Following a tier II hearing, petitioner, a prison inmate, was found guilty of harassment. Contrary to petitioner’s contention, the misbehavior report written by an eyewitness and petitioner’s own admission that he called a correction officer a racist provides substantial evidence to support the determination of petitioner’s guilt (see, Matter of El-Shabazz v Selsky, 257 AD2d 937; Matter of Ross v Bolak, 256 AD2d 789). We also reject petitioner’s contention that his remark was protected expression under the 1st Amendment. It is well settled that while incarcerated, prisoners retain those rights guaranteed by the 1st Amendment; however, they “may exercise [those rights] * * * to the extent it would not be inconsistent with their status as prisoners and with the legitimate restrictions imposed by confinement” (Matter of Lucas v Scully, 71 NY2d 399, 404).

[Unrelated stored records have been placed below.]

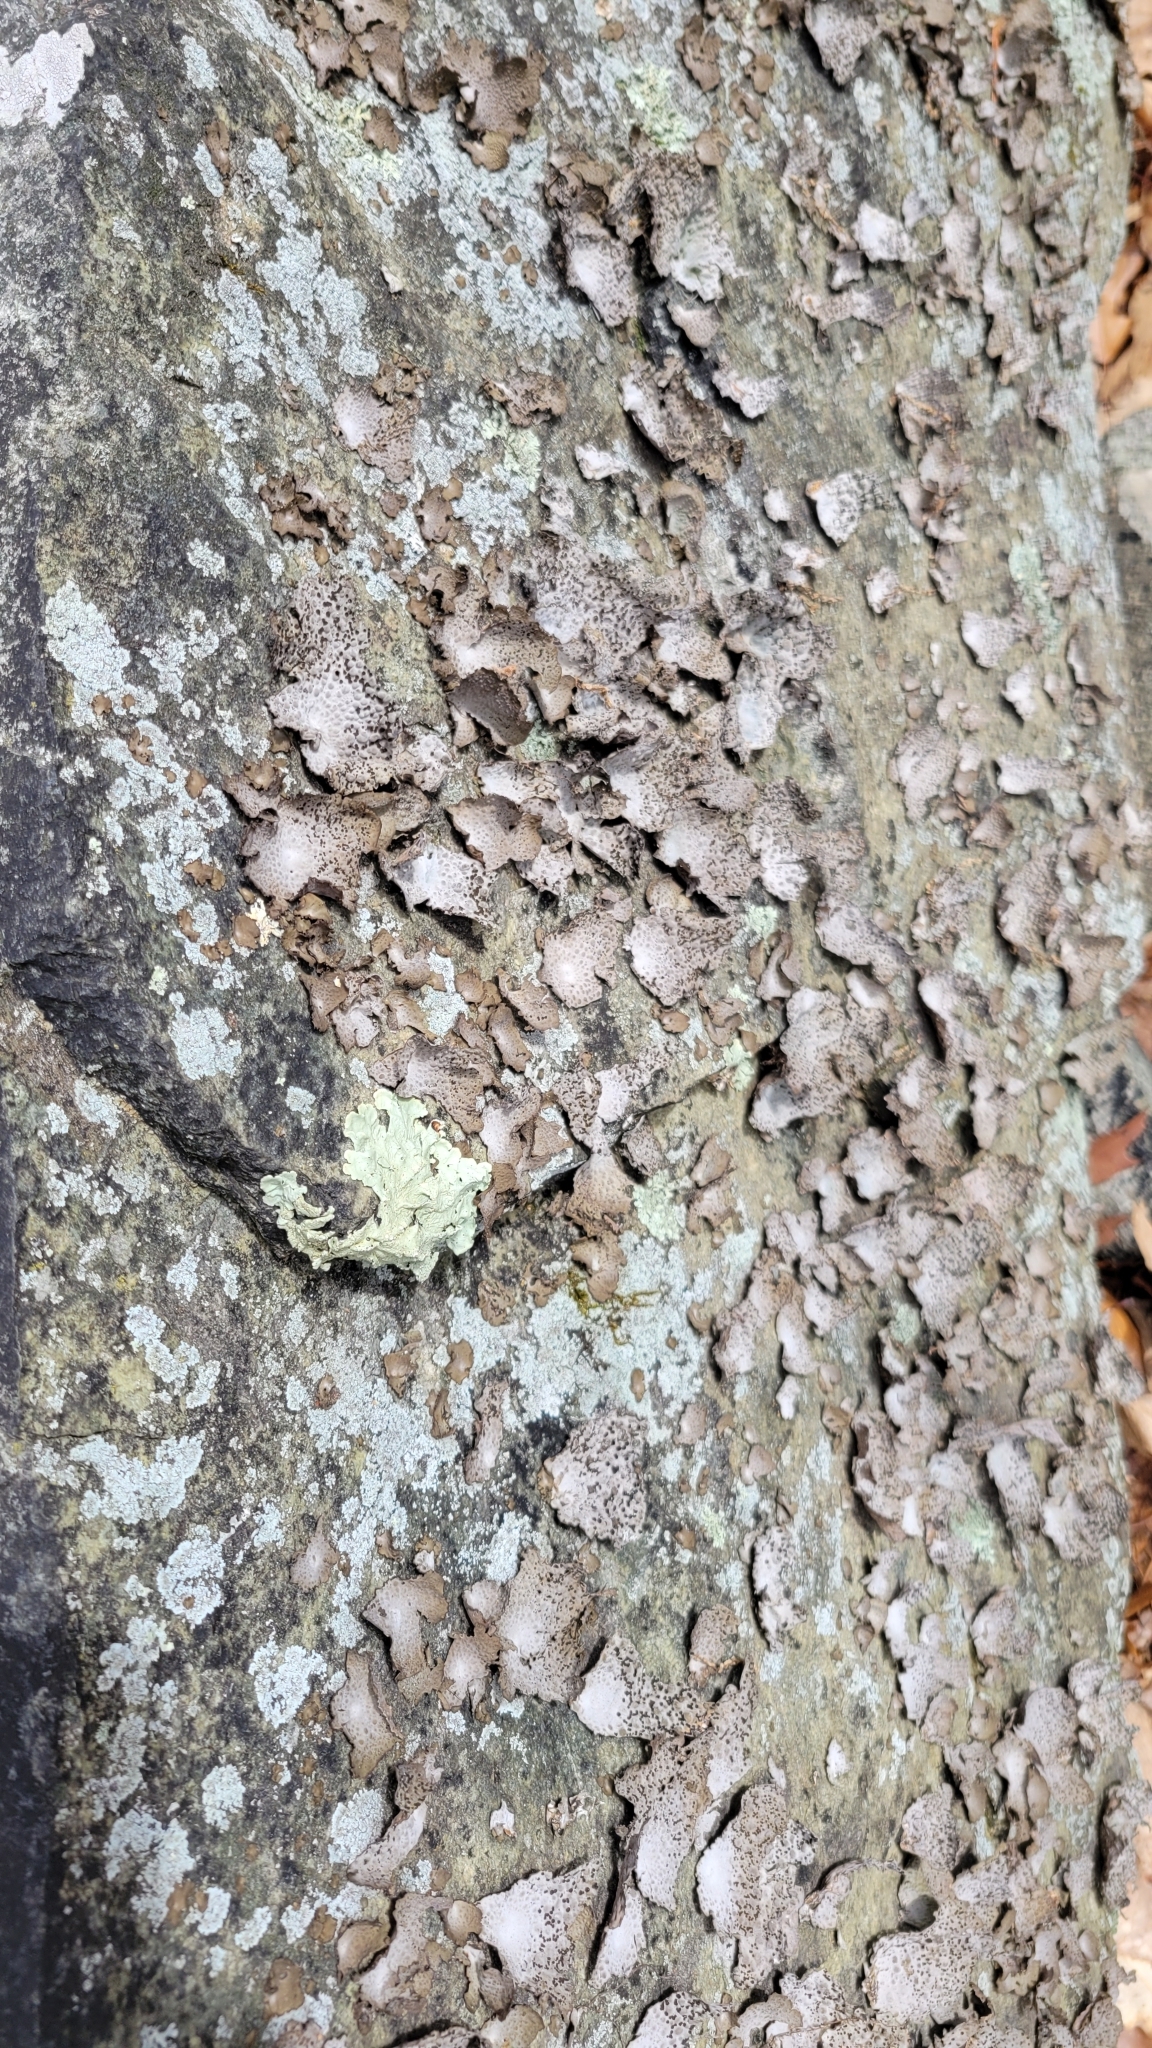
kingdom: Fungi
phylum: Ascomycota
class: Lecanoromycetes
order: Umbilicariales
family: Umbilicariaceae
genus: Lasallia
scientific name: Lasallia papulosa
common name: Common toadskin lichen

Furthermore, we find that petitioner’s contention of Hearing Officer bias is without merit. The fact that the Hearing Officer resolved credibility issues against petitioner is not indicative of bias (see, Matter of Lawrence v Headley, 257 AD2d 837). In any event, petitioner has failed to establish that the outcome of the hearing flowed from the alleged bias (see, Matter of Omaro v Goord, 269 AD2d 629).

Mercure, J. P., Crew III, Spain, Graffeo and Mugglin, JJ., concur. Adjudged that the determination is confirmed, without costs, and petition dismissed.